Most years around this time I visit Big Wheel Bikes in Bethesda and fork over around $80 to get my 10-speed tuned up so I am ready for the summer. It's up there with my other costly spring rituals such as paying someone to put up the awnings, remove the storm windows, buy the mulch, check the air conditioning, garden stuff . . . let's just say the Heaths do their share to stimulate the economy.

I called Big Wheels owner Mike Sendar, who is a part-time tax attorney, newspaper and sports junkie, and sometime blogger (http://www.sportsbard.com).

I asked him how the bicycle business is doing.

"My 2008 was level with 2007 until the second half of October, November and December, which were dramatically down from the year before," Sendar said.

How far down? Around 20 percent.

Is he making money?

"I always make money," said Sendar, who is 62 and started selling bikes in 1971, which was the dawn of a miserable decade for the economy. "I wouldn't be in business if I didn't make money."

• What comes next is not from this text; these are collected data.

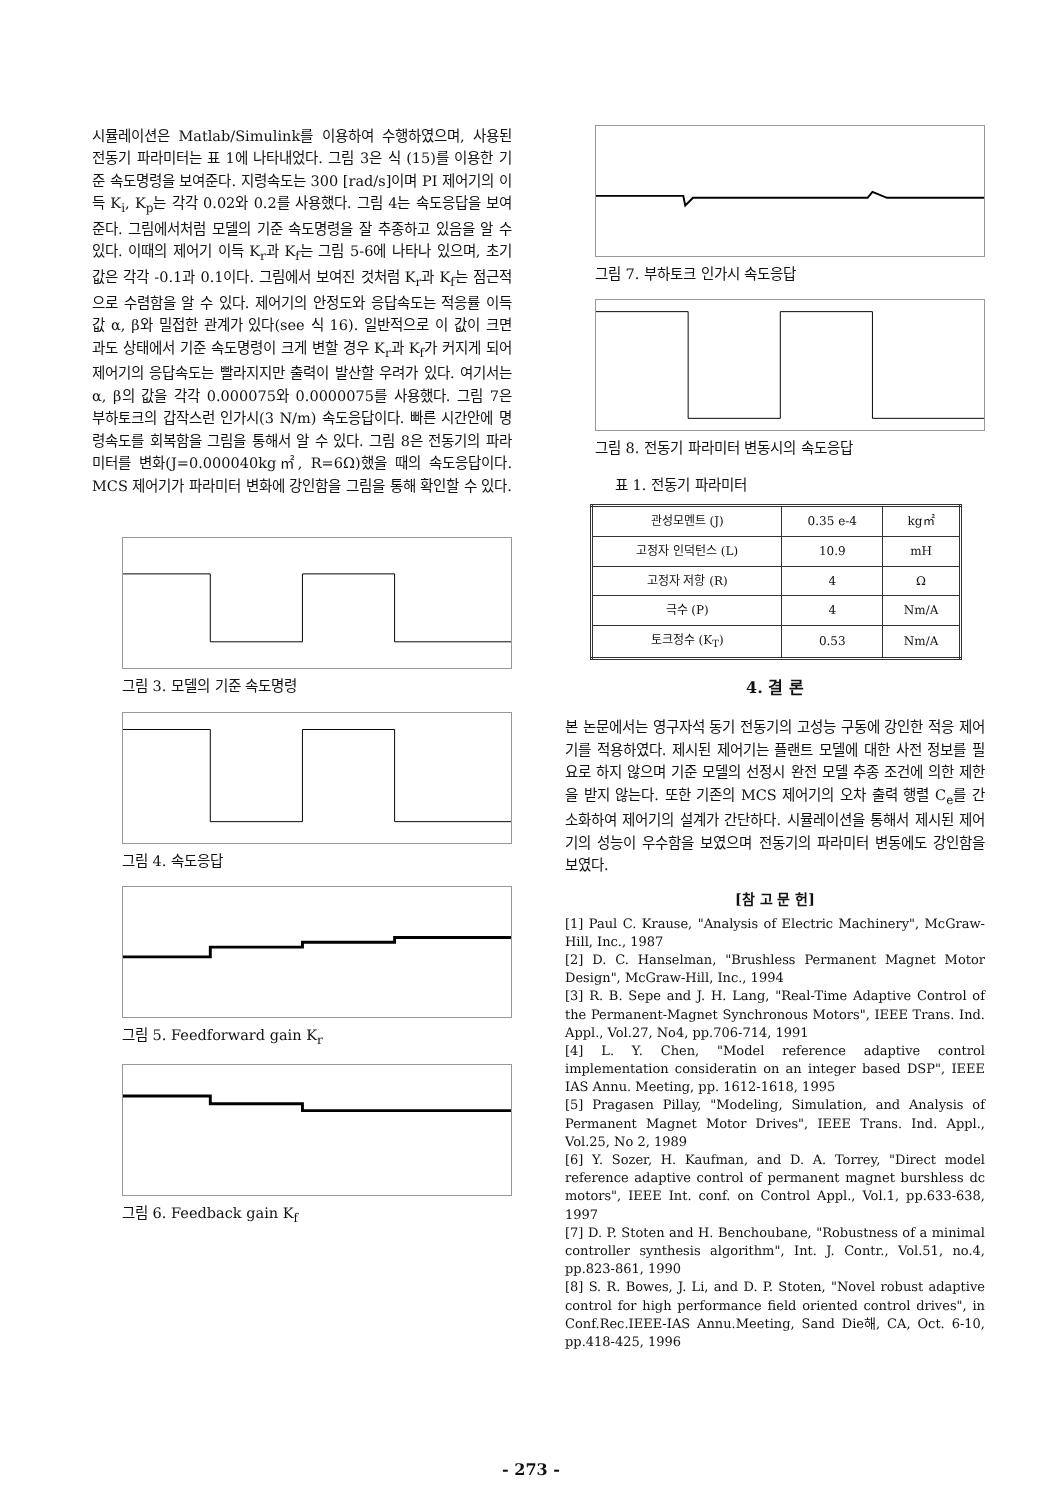시뮬레이션은 Matlab/Simulink를 이용하여 수행하였으며, 사용된 전동기 파라미터는 표 1에 나타내었다. 그림 3은 식 (15)를 이용한 기준 속도명령을 보여준다. 지령속도는 300 [rad/s]이며 PI 제어기의 이득 K<sub>i</sub>, K<sub>p</sub>는 각각 0.02와 0.2를 사용했다. 그림 4는 속도응답을 보여준다. 그림에서처럼 모델의 기준 속도명령을 잘 추종하고 있음을 알 수 있다. 이때의 제어기 이득 K<sub>r</sub>과 K<sub>f</sub>는 그림 5-6에 나타나 있으며, 초기값은 각각 -0.1과 0.1이다. 그림에서 보여진 것처럼 K<sub>r</sub>과 K<sub>f</sub>는 점근적으로 수렴함을 알 수 있다. 제어기의 안정도와 응답속도는 적응률 이득값 α, β와 밀접한 관계가 있다(see 식 16). 일반적으로 이 값이 크면 과도 상태에서 기준 속도명령이 크게 변할 경우 K<sub>r</sub>과 K<sub>f</sub>가 커지게 되어 제어기의 응답속도는 빨라지지만 출력이 발산할 우려가 있다. 여기서는 α, β의 값을 각각 0.000075와 0.0000075를 사용했다. 그림 7은 부하토크의 갑작스런 인가시(3 N/m) 속도응답이다. 빠른 시간안에 명령속도를 회복함을 그림을 통해서 알 수 있다. 그림 8은 전동기의 파라미터를 변화(J=0.000040kg㎡, R=6Ω)했을 때의 속도응답이다. MCS 제어기가 파라미터 변화에 강인함을 그림을 통해 확인할 수 있다.
그림 3. 모델의 기준 속도명령
그림 4. 속도응답
그림 5. Feedforward gain K<sub>r</sub>
그림 6. Feedback gain K<sub>f</sub>
그림 7. 부하토크 인가시 속도응답
그림 8. 전동기 파라미터 변동시의 속도응답
표 1. 전동기 파라미터
| 관성모멘트 (J) | 0.35 e-4 | kg㎡ |
| 고정자 인덕턴스 (L) | 10.9 | mH |
| 고정자 저항 (R) | 4 | Ω |
| 극수 (P) | 4 | Nm/A |
| 토크정수 (K<sub>T</sub>) | 0.53 | Nm/A |
4. 결 론
본 논문에서는 영구자석 동기 전동기의 고성능 구동에 강인한 적응 제어기를 적용하였다. 제시된 제어기는 플랜트 모델에 대한 사전 정보를 필요로 하지 않으며 기준 모델의 선정시 완전 모델 추종 조건에 의한 제한을 받지 않는다. 또한 기존의 MCS 제어기의 오차 출력 행렬 C<sub>e</sub>를 간소화하여 제어기의 설계가 간단하다. 시뮬레이션을 통해서 제시된 제어기의 성능이 우수함을 보였으며 전동기의 파라미터 변동에도 강인함을 보였다.
[참 고 문 헌]
[1] Paul C. Krause, "Analysis of Electric Machinery", McGraw-Hill, Inc., 1987
[2] D. C. Hanselman, "Brushless Permanent Magnet Motor Design", McGraw-Hill, Inc., 1994
[3] R. B. Sepe and J. H. Lang, "Real-Time Adaptive Control of the Permanent-Magnet Synchronous Motors", IEEE Trans. Ind. Appl., Vol.27, No4, pp.706-714, 1991
[4] L. Y. Chen, "Model reference adaptive control implementation consideratin on an integer based DSP", IEEE IAS Annu. Meeting, pp. 1612-1618, 1995
[5] Pragasen Pillay, "Modeling, Simulation, and Analysis of Permanent Magnet Motor Drives", IEEE Trans. Ind. Appl., Vol.25, No 2, 1989
[6] Y. Sozer, H. Kaufman, and D. A. Torrey, "Direct model reference adaptive control of permanent magnet burshless dc motors", IEEE Int. conf. on Control Appl., Vol.1, pp.633-638, 1997
[7] D. P. Stoten and H. Benchoubane, "Robustness of a minimal controller synthesis algorithm", Int. J. Contr., Vol.51, no.4, pp.823-861, 1990
[8] S. R. Bowes, J. Li, and D. P. Stoten, "Novel robust adaptive control for high performance field oriented control drives", in Conf.Rec.IEEE-IAS Annu.Meeting, Sand Die해, CA, Oct. 6-10, pp.418-425, 1996
- 273 -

Aside from Bethesda, Sendar's other stores are in Georgetown on 33rd Street NW, just a few yards from the C&O Canal; in a commercial "power center" in Arlington that benefits from a CVS drug store and a Giant grocery; and in Old Town Alexandria, a half a block off the Potomac River.

The Arlington store is his anchor; at 4,400 square feet, it's three times the size of the others. Sendar estimates he sells around 2,000 new bikes a year.

Weather is everything. Stores are empty when it rains and full on the sunny weekends. Sendar keeps stores open seven days a week through spring, summer and fall. May is his best month, with sales five times that of November, January and February.

Big Wheel Bikes grosses between $2.5 million and $3 million annually and earns Sendar a comfortable six-figure income. He leaves a bunch of cash in the business each year so he doesn't have to borrow. Bike sales, which include everything from kiddie three-wheelers to sophisticated racers, produce 55 percent of revenue. Accessories such locks, racks, helmets and gloves are another 20 percent. Repairs (that's me) are another 20 percent, and rentals make up the rest.

Rentals are especially hot at the Georgetown store, which benefits from tourists, as well as university students and their families. Rentals have nice margins because Big Wheel can charge up to $50 a day for the bikes, which means they pay for themselves quickly.